In her twelve years as a nursing home director, Professor Marilyn Rantz says that she has never once met an individual who wanted to be in the facility. Most view the idea of entering a nursing home as a dreadful specter that they would be happy to avoid. As a professor in the Sinclair School of Nursing, Rantz has developed a collaborative project designed to change that attitude from dread into anticipation and even excitement.
Having watched the agony of my own grandmothers as they experienced being "stuck" in a nursing home, I was quite surprised upon walking into posh and hip TigerPlace for the first time. Opened in June 2004 and located at 2910 Bluff Creek Drive in Columbia, this cutting-edge teaching facility directed by Rantz was designed according to the concept of "aging in place"--the idea being that once you check in, you don’t ever have to leave (unless you choose to). "This is the only place in the state of Missouri where you’re not forced to move [to a nursing home] when your care needs are too high," Rantz observes. When a resident’s care needs increase, "we just increase the services," she explains matter-of-factly.

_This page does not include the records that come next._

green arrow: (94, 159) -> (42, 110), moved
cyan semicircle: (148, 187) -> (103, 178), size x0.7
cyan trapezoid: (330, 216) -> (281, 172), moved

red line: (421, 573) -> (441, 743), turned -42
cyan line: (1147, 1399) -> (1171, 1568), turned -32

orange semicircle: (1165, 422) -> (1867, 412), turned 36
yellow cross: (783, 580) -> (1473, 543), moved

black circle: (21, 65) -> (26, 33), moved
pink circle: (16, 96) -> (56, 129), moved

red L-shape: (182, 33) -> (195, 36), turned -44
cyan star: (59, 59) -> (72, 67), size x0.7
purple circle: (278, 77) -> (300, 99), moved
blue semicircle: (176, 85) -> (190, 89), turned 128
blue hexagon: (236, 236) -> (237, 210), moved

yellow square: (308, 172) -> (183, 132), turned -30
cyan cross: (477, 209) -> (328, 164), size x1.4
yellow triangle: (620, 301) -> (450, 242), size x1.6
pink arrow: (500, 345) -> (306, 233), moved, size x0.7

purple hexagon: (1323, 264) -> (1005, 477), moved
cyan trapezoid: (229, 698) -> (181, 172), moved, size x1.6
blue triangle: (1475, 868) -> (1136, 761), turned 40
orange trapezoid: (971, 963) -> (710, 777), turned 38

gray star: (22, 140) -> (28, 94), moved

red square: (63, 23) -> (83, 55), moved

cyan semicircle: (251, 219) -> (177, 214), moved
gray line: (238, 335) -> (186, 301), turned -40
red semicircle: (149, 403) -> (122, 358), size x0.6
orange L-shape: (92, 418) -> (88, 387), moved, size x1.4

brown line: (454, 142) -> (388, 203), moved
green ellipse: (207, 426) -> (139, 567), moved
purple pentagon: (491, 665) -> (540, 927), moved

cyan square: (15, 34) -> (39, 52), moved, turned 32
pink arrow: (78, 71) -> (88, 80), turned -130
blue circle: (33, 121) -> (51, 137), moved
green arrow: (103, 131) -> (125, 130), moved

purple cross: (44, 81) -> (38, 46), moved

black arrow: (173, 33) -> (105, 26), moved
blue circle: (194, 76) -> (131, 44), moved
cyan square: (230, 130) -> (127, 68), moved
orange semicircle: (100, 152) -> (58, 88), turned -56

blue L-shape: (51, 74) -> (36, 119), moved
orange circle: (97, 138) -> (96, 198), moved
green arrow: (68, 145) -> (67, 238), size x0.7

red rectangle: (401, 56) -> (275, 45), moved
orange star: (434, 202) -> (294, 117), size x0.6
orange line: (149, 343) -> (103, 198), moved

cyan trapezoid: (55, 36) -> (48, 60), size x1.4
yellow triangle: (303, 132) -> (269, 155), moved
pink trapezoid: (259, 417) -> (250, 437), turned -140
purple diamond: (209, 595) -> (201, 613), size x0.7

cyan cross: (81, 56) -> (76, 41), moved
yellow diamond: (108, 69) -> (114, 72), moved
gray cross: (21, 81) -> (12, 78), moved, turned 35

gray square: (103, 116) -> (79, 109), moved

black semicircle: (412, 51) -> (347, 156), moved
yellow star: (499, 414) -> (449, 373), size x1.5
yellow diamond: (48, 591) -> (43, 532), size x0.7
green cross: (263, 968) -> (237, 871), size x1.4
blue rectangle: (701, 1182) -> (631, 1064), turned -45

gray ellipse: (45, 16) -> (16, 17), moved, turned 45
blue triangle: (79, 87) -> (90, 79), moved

Calling the place posh isn’t exactly exaggerating. Since the tour occurred in December, TigerPlace showcased two 15-foot yuletide trees among other elegant holiday decorations. In the front entrance, a lovely sitting area nestles in front of a fireplace. Outside, a patio area and landscaped walkway wrap around the entire complex, encouraging fresh air and exercise. Community areas are replete with beautiful, polished woodwork. Details as small as the handrails, which run along the hallways of the entire building, resemble classic wood molding, and skylights in each hallway provide the therapeutic benefit of natural lighting. Artwork adorns the walls of several formal dining rooms, and there is even a grand piano available for use. Much of the décor involves Mizzou paraphernalia, including the columns (with faux cracks) in the dining room and hallways (a.k.a. "neighborhoods") given names such as "Flatbranch," "The Columns," and "North Village." There is a full-service beauty salon, a sports bar that comes alive during happy hour throughout each month, widespread internet access, a library area with a computer, a conference room, and a full-service pet care area (with veterinary service, boarding, and grooming).
In addition, TigerPlace offers a community kitchen, an exercise room with various kinds of equipment and an accessible whirlpool, and everyday exercise classes ranging from Tai Chi to aerobics. And those are just the shared areas of TigerPlace. Amenities in each apartment include a kitchen, a washer/dryer, a private screened-in patio with access to the outside, individualized heating and air conditioning controls, and extra tall ceilings. Of course, everything is fully ADA-accessible.
Besides being somewhere people would want to live, TigerPlace is also unique in the way it handles elder care. Rantz and her interdisciplinary team have designed a number of innovative care and safety features. Take the sensor system, for example, which will eventually be installed in the apartments of residents who volunteer. Developed by researchers from the University of Virginia, this technology provides a way of monitoring the functioning of residents in an unobtrusive manner--with motion sensors, a bed sensor to detect restlessness and breathing, a heat sensor on the stove in case it gets left on, and soon a gait monitor on the floor to detect when a fall may be imminent.
With these new interfaces, Rantz hopes to be able to detect an adverse event within seconds. When such an event occurs, staff will intervene immediately. But more importantly, explains Rantz, "I want to [be able to] intervene before people have a fall. I want to be able to predict when people are at risk and get them into Tai Chi…get them into physical therapy…get them into exercise classes (such as strength training) and delay the progress that results in people frequently falling." While there are sensors on all external doors to monitor the safety of residents who may develop cognitive impairment, there are also two-way speaker systems in the ceilings of the apartments so that residents will not have to be near a phone to seek help. Hence, there is always a "virtual nurse" on call from MU Sinclair Home Care, the Sinclair School of Nursing's home care agency that serves TigerPlace.
As we toured this remarkable facility, I kept finding myself repeatedly offering the same monosyllabic observation, "Wow!" By the time we left, I turned to my colleague, Jamie Stephens, and said something I would never have imagined myself saying: "I want to live here when I get old!" If my experience can be taken as representative, then it appears that Rantz is meeting her goal. She and her interdisciplinary team have managed to create a place where people would want to live, where they can stay--comfortably and happily--for the rest of their lives. If the perception of nursing homes as dreadful places to finish out one’s years still exists today, then TigerPlace has become a beacon in the darkness, one that will hopefully catch on and spread, so that a person's final years may be as easy, dignified, and enjoyable as possible.